Repeat each entry exactly. Drop every image.

Front-end code edit data:
----------

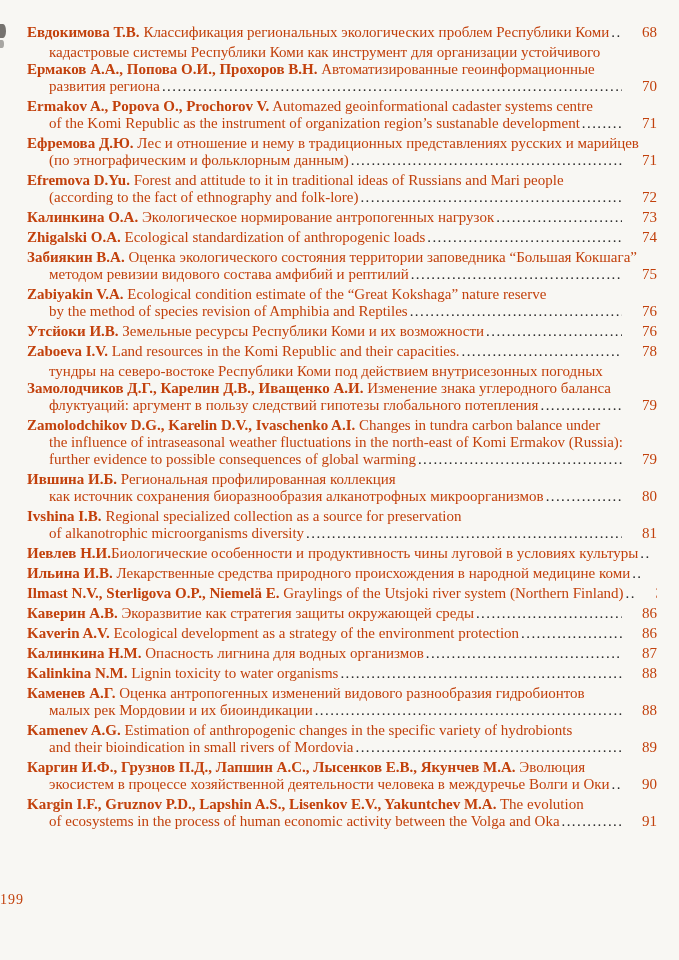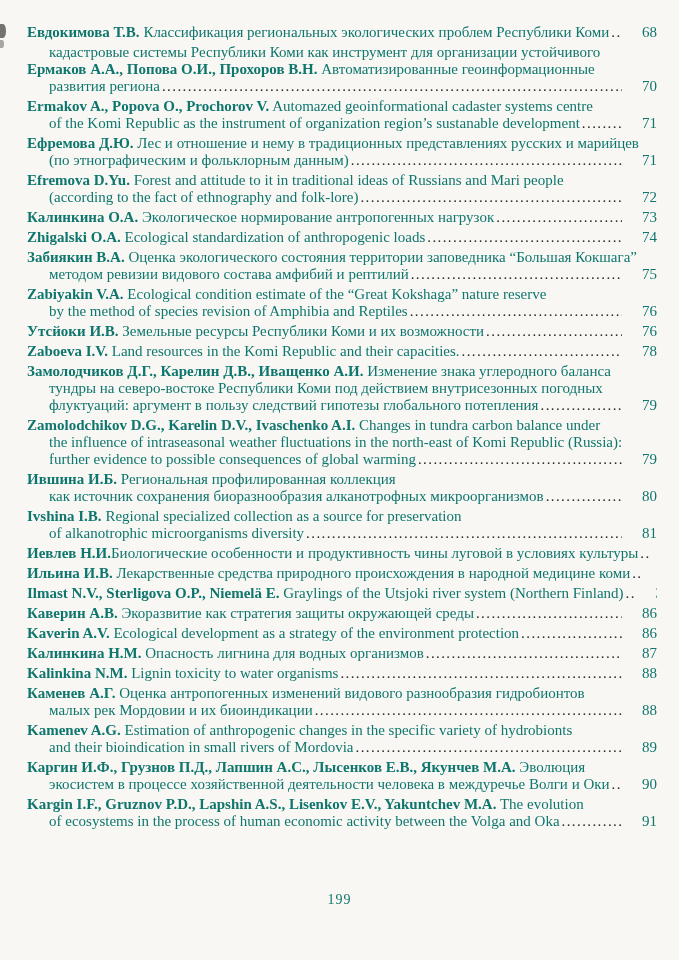--- a/index.html
+++ b/index.html
@@ -60,41 +60,40 @@
   }
   .pg {
     margin-left: 20px;
     flex: 0 0 auto;
   }
   .footer {
     position: absolute;
     top: 892px;
     left: 0;
     width: 679px;
-    text-align: center;
     font-size: 14px;
     letter-spacing: 1px;
   }
   .artifact {
     position: absolute;
     background: #2f2d28;
   }
   .artifact.a1 {
     left: 0; top: 24px; width: 6px; height: 14px;
     opacity: 0.65; border-radius: 0 50% 50% 0;
   }
   .artifact.a2 {
     left: 0; top: 40px; width: 4px; height: 8px;
     opacity: 0.4; border-radius: 0 50% 50% 0;
   }
 </style>
 </head>
 <body style="background: rgb(248, 247, 243);">
 
-<div class="page" style="color: #0f766e;">
+<div class="page" style="color: #c2410c;">
   <div class="artifact a1"></div>
   <div class="artifact a2"></div>
 
   <div class="content">
     <div id="entries">
         <div class="entry">
           <div class="line flexline">
             <span class="txt"><span class="author">Евдокимова Т.В.</span> Классификация региональных экологических проблем Республики Коми</span>
             <span class="dots"></span>
             <span class="pg">68</span>
@@ -171,31 +170,31 @@
           </div>
         </div>
         <div class="entry">
           <div class="line flexline">
             <span class="txt"><span class="author">Zaboeva I.V.</span> Land resources in the Komi Republic and their capacities.</span>
             <span class="dots"></span>
             <span class="pg">78</span>
           </div>
         </div>
         <div class="entry">
+          <div class="line cont"><span class="txt">тундры на северо-востоке Республики Коми под действием внутрисезонных погодных</span></div>
           <div class="line"><span class="txt"><span class="author">Замолодчиков Д.Г., Карелин Д.В., Иващенко А.И.</span> Изменение знака углеродного баланса</span></div>
-          <div class="line cont"><span class="txt">тундры на северо-востоке Республики Коми под действием внутрисезонных погодных</span></div>
           <div class="line cont flexline">
             <span class="txt">флуктуаций: аргумент в пользу следствий гипотезы глобального потепления</span>
             <span class="dots"></span>
             <span class="pg">79</span>
           </div>
         </div>
         <div class="entry">
           <div class="line"><span class="txt"><span class="author">Zamolodchikov D.G., Karelin D.V., Ivaschenko A.I.</span> Changes in tundra carbon balance under</span></div>
-          <div class="line cont"><span class="txt">the influence of intraseasonal weather fluctuations in the north-east of Komi Republic (Russia):</span></div>
+          <div class="line cont"><span class="txt">the influence of intraseasonal weather fluctuations in the north-east of Komi Ermakov (Russia):</span></div>
           <div class="line cont flexline">
             <span class="txt">further evidence to possible consequences of global warming</span>
             <span class="dots"></span>
             <span class="pg">79</span>
           </div>
         </div>
         <div class="entry">
           <div class="line"><span class="txt"><span class="author">Ившина И.Б.</span> Региональная профилированная коллекция</span></div>
           <div class="line cont flexline">
             <span class="txt">как источник сохранения биоразнообразия алканотрофных микроорганизмов</span>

----------

» **Answer**
--- a/index.html
+++ b/index.html
@@ -60,41 +60,40 @@
   }
   .pg {
     margin-left: 20px;
     flex: 0 0 auto;
   }
   .footer {
     position: absolute;
     top: 892px;
     left: 0;
     width: 679px;
-    text-align: center;
     font-size: 14px;
     letter-spacing: 1px;
   }
   .artifact {
     position: absolute;
     background: #2f2d28;
   }
   .artifact.a1 {
     left: 0; top: 24px; width: 6px; height: 14px;
     opacity: 0.65; border-radius: 0 50% 50% 0;
   }
   .artifact.a2 {
     left: 0; top: 40px; width: 4px; height: 8px;
     opacity: 0.4; border-radius: 0 50% 50% 0;
   }
 </style>
 </head>
 <body style="background: rgb(248, 247, 243);">
 
-<div class="page" style="color: #0f766e;">
+<div class="page" style="color: #c2410c;">
   <div class="artifact a1"></div>
   <div class="artifact a2"></div>
 
   <div class="content">
     <div id="entries">
         <div class="entry">
           <div class="line flexline">
             <span class="txt"><span class="author">Евдокимова Т.В.</span> Классификация региональных экологических проблем Республики Коми</span>
             <span class="dots"></span>
             <span class="pg">68</span>
@@ -171,31 +170,31 @@
           </div>
         </div>
         <div class="entry">
           <div class="line flexline">
             <span class="txt"><span class="author">Zaboeva I.V.</span> Land resources in the Komi Republic and their capacities.</span>
             <span class="dots"></span>
             <span class="pg">78</span>
           </div>
         </div>
         <div class="entry">
+          <div class="line cont"><span class="txt">тундры на северо-востоке Республики Коми под действием внутрисезонных погодных</span></div>
           <div class="line"><span class="txt"><span class="author">Замолодчиков Д.Г., Карелин Д.В., Иващенко А.И.</span> Изменение знака углеродного баланса</span></div>
-          <div class="line cont"><span class="txt">тундры на северо-востоке Республики Коми под действием внутрисезонных погодных</span></div>
           <div class="line cont flexline">
             <span class="txt">флуктуаций: аргумент в пользу следствий гипотезы глобального потепления</span>
             <span class="dots"></span>
             <span class="pg">79</span>
           </div>
         </div>
         <div class="entry">
           <div class="line"><span class="txt"><span class="author">Zamolodchikov D.G., Karelin D.V., Ivaschenko A.I.</span> Changes in tundra carbon balance under</span></div>
-          <div class="line cont"><span class="txt">the influence of intraseasonal weather fluctuations in the north-east of Komi Republic (Russia):</span></div>
+          <div class="line cont"><span class="txt">the influence of intraseasonal weather fluctuations in the north-east of Komi Ermakov (Russia):</span></div>
           <div class="line cont flexline">
             <span class="txt">further evidence to possible consequences of global warming</span>
             <span class="dots"></span>
             <span class="pg">79</span>
           </div>
         </div>
         <div class="entry">
           <div class="line"><span class="txt"><span class="author">Ившина И.Б.</span> Региональная профилированная коллекция</span></div>
           <div class="line cont flexline">
             <span class="txt">как источник сохранения биоразнообразия алканотрофных микроорганизмов</span>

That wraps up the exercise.